■ **REQUEST**: Each entry should be transcribed exactly as written, and any picture left out.

■ **RECORD EXCERPTS**:
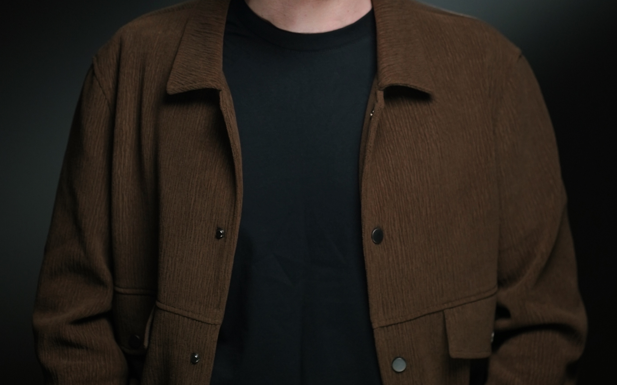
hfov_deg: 15.6
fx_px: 2253
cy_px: 79
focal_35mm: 134
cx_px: 314
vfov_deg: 9.8
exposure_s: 1/250
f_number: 3.5
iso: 1600
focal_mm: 85
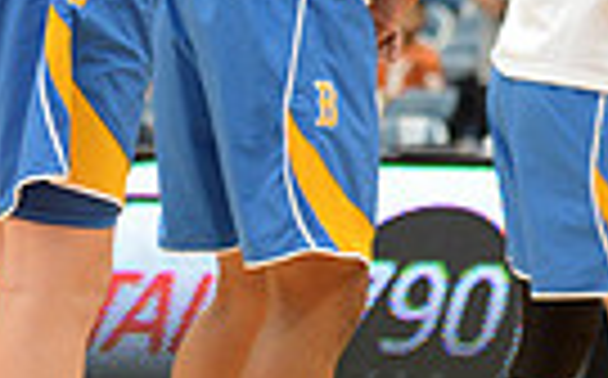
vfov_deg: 3.7
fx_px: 5792
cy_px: -56
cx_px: 671
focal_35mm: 350
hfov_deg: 6.0
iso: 1250
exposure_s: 1/1250
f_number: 2.8
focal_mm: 80
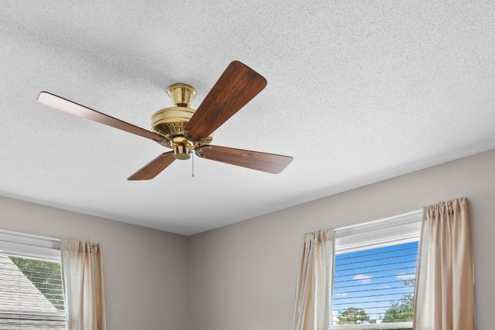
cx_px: 256
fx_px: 440
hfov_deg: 58.7
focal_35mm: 32
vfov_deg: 36.5
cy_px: 338
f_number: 4.5
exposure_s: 1/2
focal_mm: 10
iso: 100
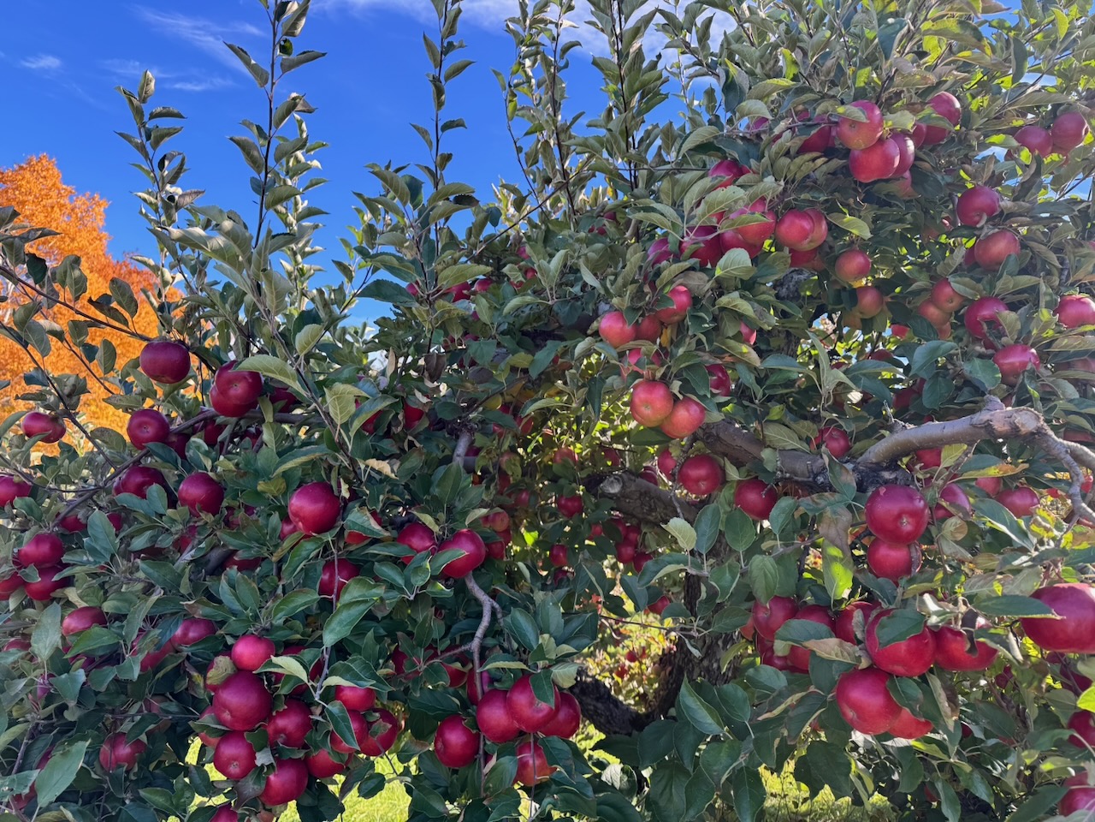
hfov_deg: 71.6
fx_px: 759
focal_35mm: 24
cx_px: 548
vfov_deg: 56.8
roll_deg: -7.7
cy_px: 411
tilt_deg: +8.2
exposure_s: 1/499
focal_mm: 6.76
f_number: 1.78
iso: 80
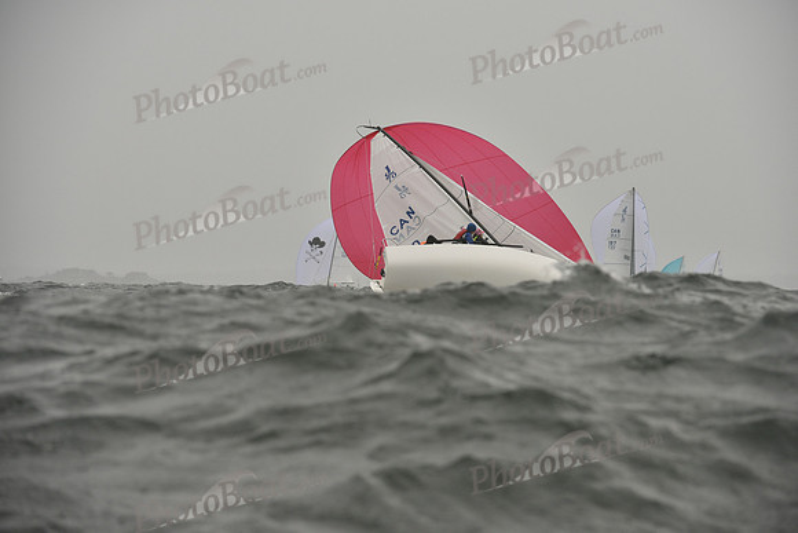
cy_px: 266
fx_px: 4434
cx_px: 399
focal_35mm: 200
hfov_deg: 10.3
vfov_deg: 6.9
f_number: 5.6
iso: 400
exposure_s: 1/1000
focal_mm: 200
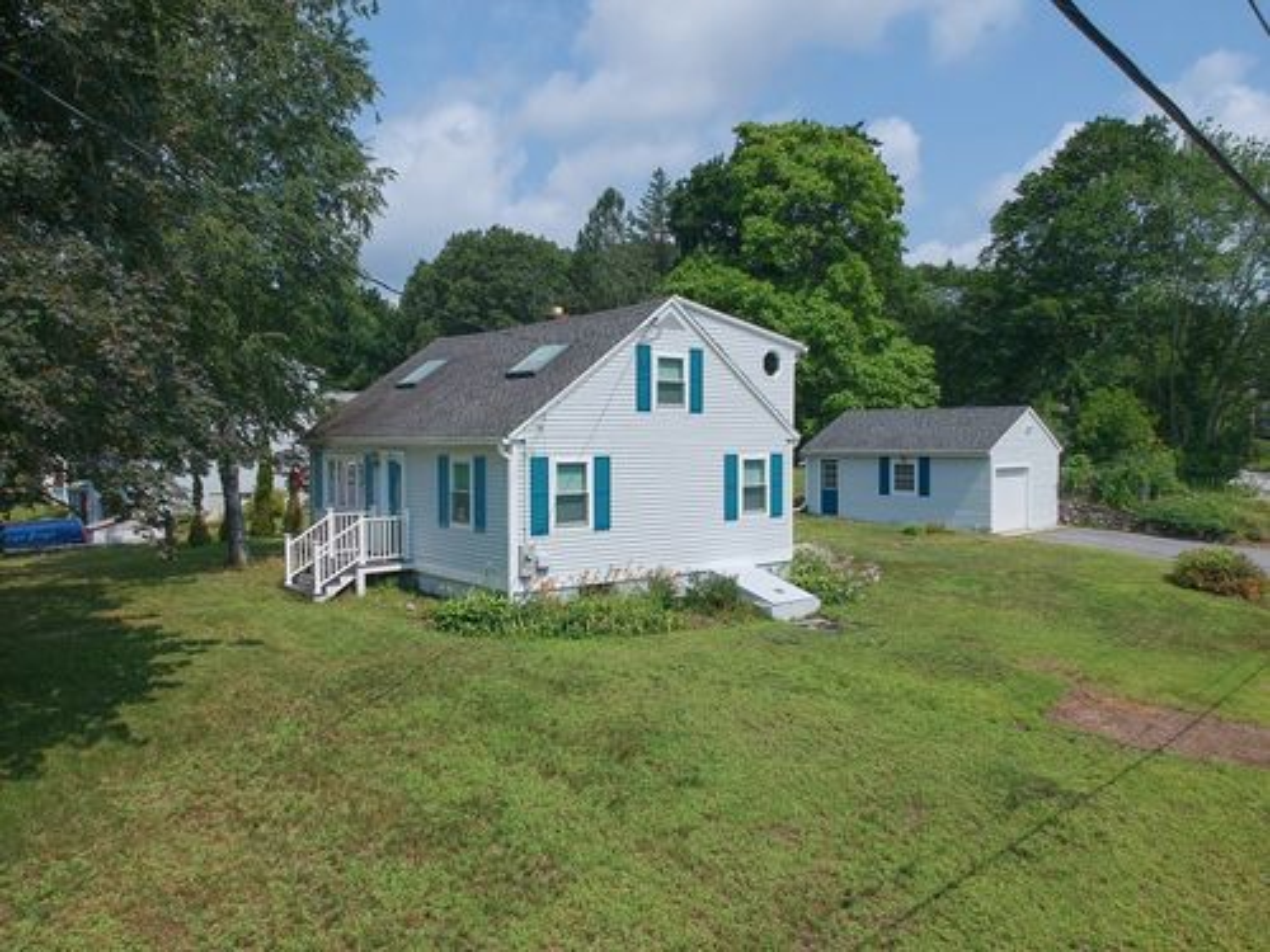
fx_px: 917
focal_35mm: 25
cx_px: 635
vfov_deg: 54.9
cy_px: 476
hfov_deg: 69.4
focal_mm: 4.49
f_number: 2.6
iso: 100
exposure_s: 1/2000
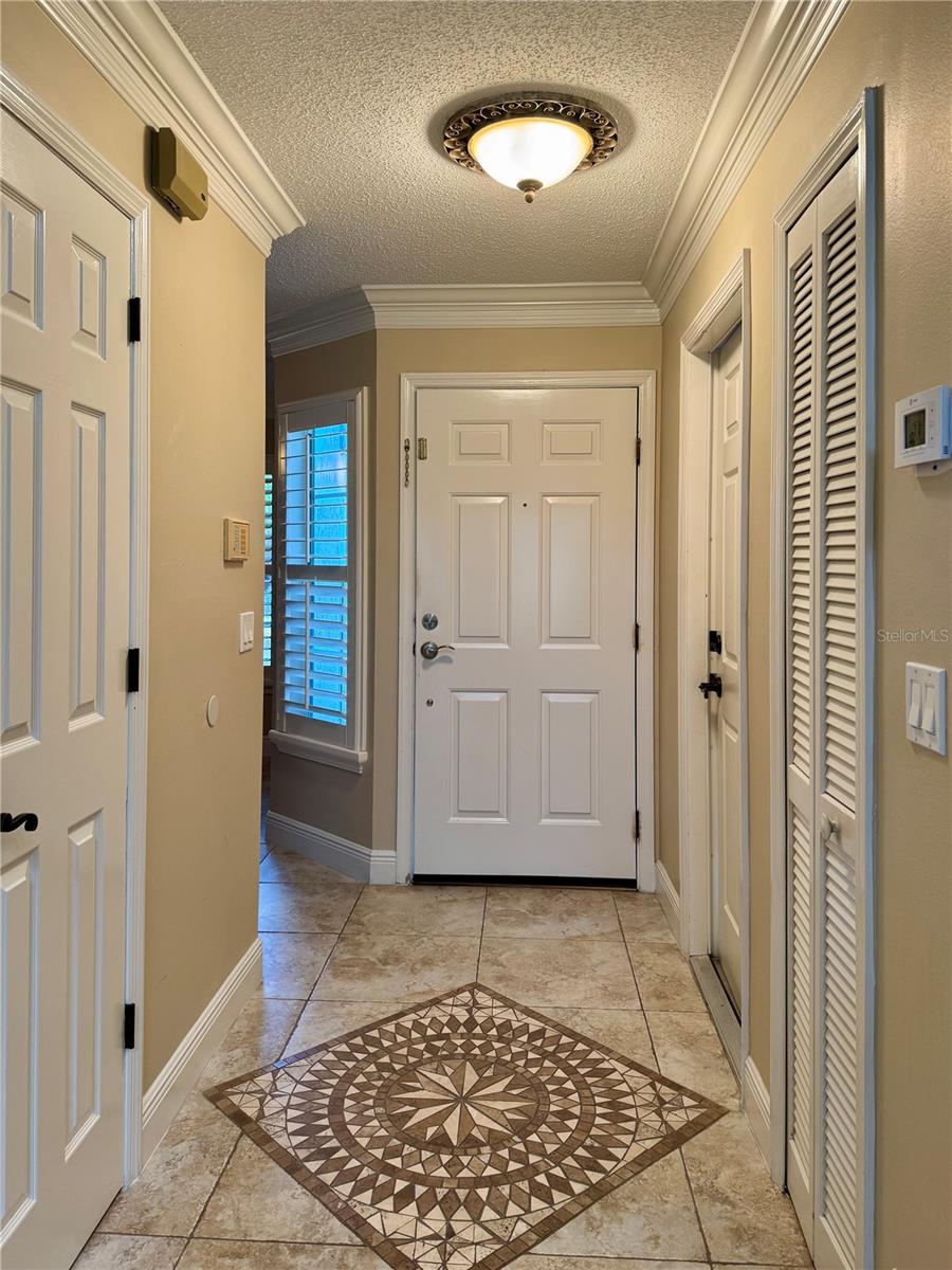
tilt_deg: -2.1
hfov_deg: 56.8
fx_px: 880
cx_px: 476
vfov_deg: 71.6
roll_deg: +0.3
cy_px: 635
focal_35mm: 24
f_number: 1.78
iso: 125
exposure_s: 1/60
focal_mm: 6.76
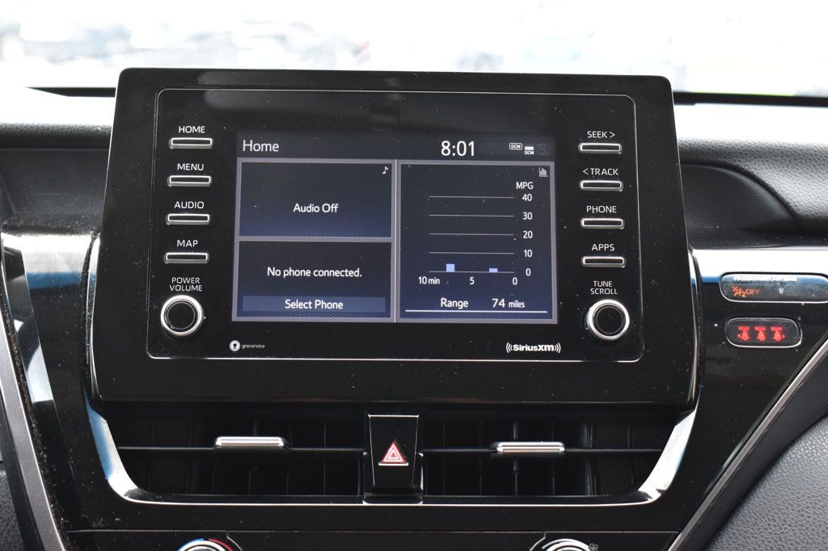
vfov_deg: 26.5
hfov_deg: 38.9
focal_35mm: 51
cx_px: 414
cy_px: 276
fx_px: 1173
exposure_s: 1/40
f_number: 7.1
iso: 400
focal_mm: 34
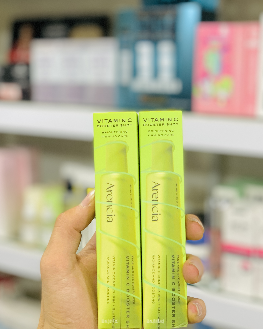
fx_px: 603
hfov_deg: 24.6
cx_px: 145
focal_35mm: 62
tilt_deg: -5.5
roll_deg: -0.5
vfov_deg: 30.5
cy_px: 152
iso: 50
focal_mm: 6
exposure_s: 1/100
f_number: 2.4
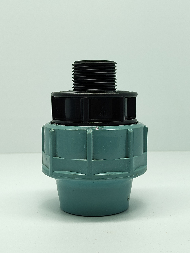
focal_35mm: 24
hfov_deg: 56.8
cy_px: 126
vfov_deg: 71.6
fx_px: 176
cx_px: 95
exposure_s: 1/125
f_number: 1.89
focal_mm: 5.89
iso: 100
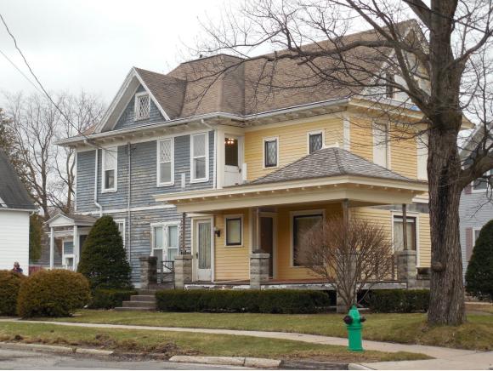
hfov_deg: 28.1
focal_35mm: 69
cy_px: 186
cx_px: 246
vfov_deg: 21.3
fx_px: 984
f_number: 4.4
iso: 125
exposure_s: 1/200
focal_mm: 12.5
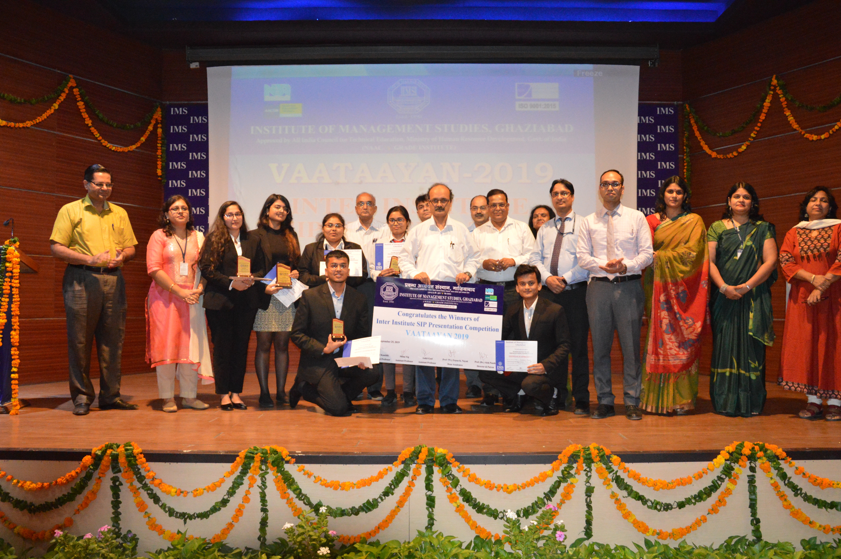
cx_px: 431
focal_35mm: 28
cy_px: 289
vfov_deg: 46.3
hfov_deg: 65.5
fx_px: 654
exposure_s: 1/60
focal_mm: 18
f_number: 3.5
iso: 3200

■ **OUTPUT OF THE EXERCISE**:
hfov_deg: 15.6
fx_px: 2253
cy_px: 79
focal_35mm: 134
cx_px: 314
vfov_deg: 9.8
exposure_s: 1/250
f_number: 3.5
iso: 1600
focal_mm: 85
vfov_deg: 3.7
fx_px: 5792
cy_px: -56
cx_px: 671
focal_35mm: 350
hfov_deg: 6.0
iso: 1250
exposure_s: 1/1250
f_number: 2.8
focal_mm: 80
cx_px: 256
fx_px: 440
hfov_deg: 58.7
focal_35mm: 32
vfov_deg: 36.5
cy_px: 338
f_number: 4.5
exposure_s: 1/2
focal_mm: 10
iso: 100
hfov_deg: 71.6
fx_px: 759
focal_35mm: 24
cx_px: 548
vfov_deg: 56.8
roll_deg: -7.7
cy_px: 411
tilt_deg: +8.2
exposure_s: 1/499
focal_mm: 6.76
f_number: 1.78
iso: 80
cy_px: 266
fx_px: 4434
cx_px: 399
focal_35mm: 200
hfov_deg: 10.3
vfov_deg: 6.9
f_number: 5.6
iso: 400
exposure_s: 1/1000
focal_mm: 200
fx_px: 917
focal_35mm: 25
cx_px: 635
vfov_deg: 54.9
cy_px: 476
hfov_deg: 69.4
focal_mm: 4.49
f_number: 2.6
iso: 100
exposure_s: 1/2000
tilt_deg: -2.1
hfov_deg: 56.8
fx_px: 880
cx_px: 476
vfov_deg: 71.6
roll_deg: +0.3
cy_px: 635
focal_35mm: 24
f_number: 1.78
iso: 125
exposure_s: 1/60
focal_mm: 6.76
vfov_deg: 26.5
hfov_deg: 38.9
focal_35mm: 51
cx_px: 414
cy_px: 276
fx_px: 1173
exposure_s: 1/40
f_number: 7.1
iso: 400
focal_mm: 34
fx_px: 603
hfov_deg: 24.6
cx_px: 145
focal_35mm: 62
tilt_deg: -5.5
roll_deg: -0.5
vfov_deg: 30.5
cy_px: 152
iso: 50
focal_mm: 6
exposure_s: 1/100
f_number: 2.4
focal_35mm: 24
hfov_deg: 56.8
cy_px: 126
vfov_deg: 71.6
fx_px: 176
cx_px: 95
exposure_s: 1/125
f_number: 1.89
focal_mm: 5.89
iso: 100
hfov_deg: 28.1
focal_35mm: 69
cy_px: 186
cx_px: 246
vfov_deg: 21.3
fx_px: 984
f_number: 4.4
iso: 125
exposure_s: 1/200
focal_mm: 12.5
cx_px: 431
focal_35mm: 28
cy_px: 289
vfov_deg: 46.3
hfov_deg: 65.5
fx_px: 654
exposure_s: 1/60
focal_mm: 18
f_number: 3.5
iso: 3200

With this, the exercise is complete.